When life insurance fraud is discovered, several consequences can arise (illustrative list):

  • Consequence #1- Denial of the life insurance policy: On discovery of the fraud, the insurance may deny the policy altogether. This means that the policyholder or nominee will not be able to collect any benefits from the policy even in the case of death of life assured.
  • Consequence #2- Cancellation of the life insurance policy: If the policy is not denied outright, the insurance company may still cancel the policy if they discover that it was obtained through fraudulent means. This means that the policyholder will lose all coverage under the policy.
  • Consequence #3- Criminal charges: In some cases, life insurance fraud can be a criminal offence. If the perpetrator is caught and convicted, they could face fines, jail time, or both.
  • Consequence #4- Civil lawsuits: If the insurance company suffered financial losses as a result of the fraud they could also sue the perpetrator for damages.

How to Save Yourself from Insurance Fraud?

There are a few things you can do to protect yourself from life insurance fraud:

  • Do your research before you buy a life insurance policy: Make sure you are dealing with a licensed agent or authorised distributor and that the policy you are buying is legitimate.
  • Be careful about what information you provide: Only provide information that is true and accurate. Cross check the details in your policy records as updated by insurer.
  • Keep an eye on your policy: If you notice any suspicious activity, such as changes to the beneficiary, communication details etc.,, contact your insurer immediately.
  • Do not click on any link from unverified sources for making payment or sharing personal or confidential information.
  • Do not fall to the promises regarding loan offer, bonuses from existing policies, extra benefit transfer etc.,
  • Do not share your sensitive/confidential details as well as copies of your KYC with strangers.

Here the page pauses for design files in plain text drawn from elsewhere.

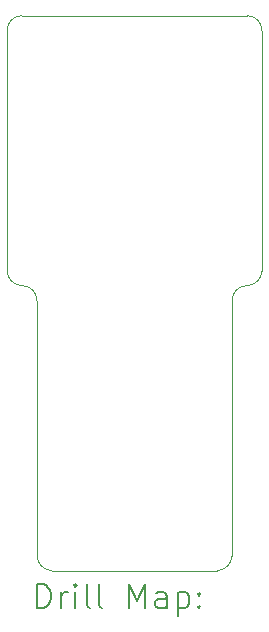
<source format=gbr>
%TF.GenerationSoftware,KiCad,Pcbnew,7.0.6*%
%TF.CreationDate,2023-07-20T15:13:18+09:00*%
%TF.ProjectId,esp32c3_test,65737033-3263-4335-9f74-6573742e6b69,rev?*%
%TF.SameCoordinates,PX7f2c270PY70a3730*%
%TF.FileFunction,Drillmap*%
%TF.FilePolarity,Positive*%
%FSLAX45Y45*%
G04 Gerber Fmt 4.5, Leading zero omitted, Abs format (unit mm)*
G04 Created by KiCad (PCBNEW 7.0.6) date 2023-07-20 15:13:18*
%MOMM*%
%LPD*%
G01*
G04 APERTURE LIST*
%ADD10C,0.100000*%
%ADD11C,0.200000*%
G04 APERTURE END LIST*
D10*
X2095500Y2476500D02*
G75*
G03*
X1968500Y2349500I0J-127000D01*
G01*
X2095500Y2476500D02*
G75*
G03*
X2222500Y2603500I0J127000D01*
G01*
X2222500Y4635500D02*
G75*
G03*
X2095500Y4762500I-127000J0D01*
G01*
X190500Y4762500D02*
G75*
G03*
X63500Y4635500I0J-127000D01*
G01*
X63500Y2603500D02*
G75*
G03*
X190500Y2476500I127000J0D01*
G01*
X317500Y2349500D02*
G75*
G03*
X190500Y2476500I-127000J0D01*
G01*
X317500Y190500D02*
G75*
G03*
X444500Y63500I127000J0D01*
G01*
X1841500Y63500D02*
G75*
G03*
X1968500Y190500I0J127000D01*
G01*
X1968500Y2349500D02*
X1968500Y190500D01*
X2222500Y4635500D02*
X2222500Y2603500D01*
X190500Y4762500D02*
X2095500Y4762500D01*
X63500Y2603500D02*
X63500Y4635500D01*
X317500Y190500D02*
X317500Y2349500D01*
X1841500Y63500D02*
X444500Y63500D01*
D11*
X319277Y-252984D02*
X319277Y-52984D01*
X319277Y-52984D02*
X366896Y-52984D01*
X366896Y-52984D02*
X395467Y-62508D01*
X395467Y-62508D02*
X414515Y-81555D01*
X414515Y-81555D02*
X424039Y-100603D01*
X424039Y-100603D02*
X433562Y-138698D01*
X433562Y-138698D02*
X433562Y-167270D01*
X433562Y-167270D02*
X424039Y-205365D01*
X424039Y-205365D02*
X414515Y-224412D01*
X414515Y-224412D02*
X395467Y-243460D01*
X395467Y-243460D02*
X366896Y-252984D01*
X366896Y-252984D02*
X319277Y-252984D01*
X519277Y-252984D02*
X519277Y-119650D01*
X519277Y-157746D02*
X528801Y-138698D01*
X528801Y-138698D02*
X538324Y-129174D01*
X538324Y-129174D02*
X557372Y-119650D01*
X557372Y-119650D02*
X576420Y-119650D01*
X643086Y-252984D02*
X643086Y-119650D01*
X643086Y-52984D02*
X633563Y-62508D01*
X633563Y-62508D02*
X643086Y-72031D01*
X643086Y-72031D02*
X652610Y-62508D01*
X652610Y-62508D02*
X643086Y-52984D01*
X643086Y-52984D02*
X643086Y-72031D01*
X766896Y-252984D02*
X747848Y-243460D01*
X747848Y-243460D02*
X738324Y-224412D01*
X738324Y-224412D02*
X738324Y-52984D01*
X871658Y-252984D02*
X852610Y-243460D01*
X852610Y-243460D02*
X843086Y-224412D01*
X843086Y-224412D02*
X843086Y-52984D01*
X1100229Y-252984D02*
X1100229Y-52984D01*
X1100229Y-52984D02*
X1166896Y-195841D01*
X1166896Y-195841D02*
X1233563Y-52984D01*
X1233563Y-52984D02*
X1233563Y-252984D01*
X1414515Y-252984D02*
X1414515Y-148222D01*
X1414515Y-148222D02*
X1404991Y-129174D01*
X1404991Y-129174D02*
X1385944Y-119650D01*
X1385944Y-119650D02*
X1347848Y-119650D01*
X1347848Y-119650D02*
X1328801Y-129174D01*
X1414515Y-243460D02*
X1395467Y-252984D01*
X1395467Y-252984D02*
X1347848Y-252984D01*
X1347848Y-252984D02*
X1328801Y-243460D01*
X1328801Y-243460D02*
X1319277Y-224412D01*
X1319277Y-224412D02*
X1319277Y-205365D01*
X1319277Y-205365D02*
X1328801Y-186317D01*
X1328801Y-186317D02*
X1347848Y-176793D01*
X1347848Y-176793D02*
X1395467Y-176793D01*
X1395467Y-176793D02*
X1414515Y-167270D01*
X1509753Y-119650D02*
X1509753Y-319650D01*
X1509753Y-129174D02*
X1528801Y-119650D01*
X1528801Y-119650D02*
X1566896Y-119650D01*
X1566896Y-119650D02*
X1585943Y-129174D01*
X1585943Y-129174D02*
X1595467Y-138698D01*
X1595467Y-138698D02*
X1604991Y-157746D01*
X1604991Y-157746D02*
X1604991Y-214888D01*
X1604991Y-214888D02*
X1595467Y-233936D01*
X1595467Y-233936D02*
X1585943Y-243460D01*
X1585943Y-243460D02*
X1566896Y-252984D01*
X1566896Y-252984D02*
X1528801Y-252984D01*
X1528801Y-252984D02*
X1509753Y-243460D01*
X1690705Y-233936D02*
X1700229Y-243460D01*
X1700229Y-243460D02*
X1690705Y-252984D01*
X1690705Y-252984D02*
X1681182Y-243460D01*
X1681182Y-243460D02*
X1690705Y-233936D01*
X1690705Y-233936D02*
X1690705Y-252984D01*
X1690705Y-129174D02*
X1700229Y-138698D01*
X1700229Y-138698D02*
X1690705Y-148222D01*
X1690705Y-148222D02*
X1681182Y-138698D01*
X1681182Y-138698D02*
X1690705Y-129174D01*
X1690705Y-129174D02*
X1690705Y-148222D01*
M02*

</source>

Life insurance frauds pose a significant threat to policyholders and the overall integrity of the insurance industry in India. While insurance companies adopt stringent measures to detect and prevent fraudulent activities, policyholders too need to recognize the common types of fraud and stay vigilant.

By fostering awareness and promoting ethical practices, we can collectively combat life insurance fraud to ensure a secure and reliable future for policyholders across the nation.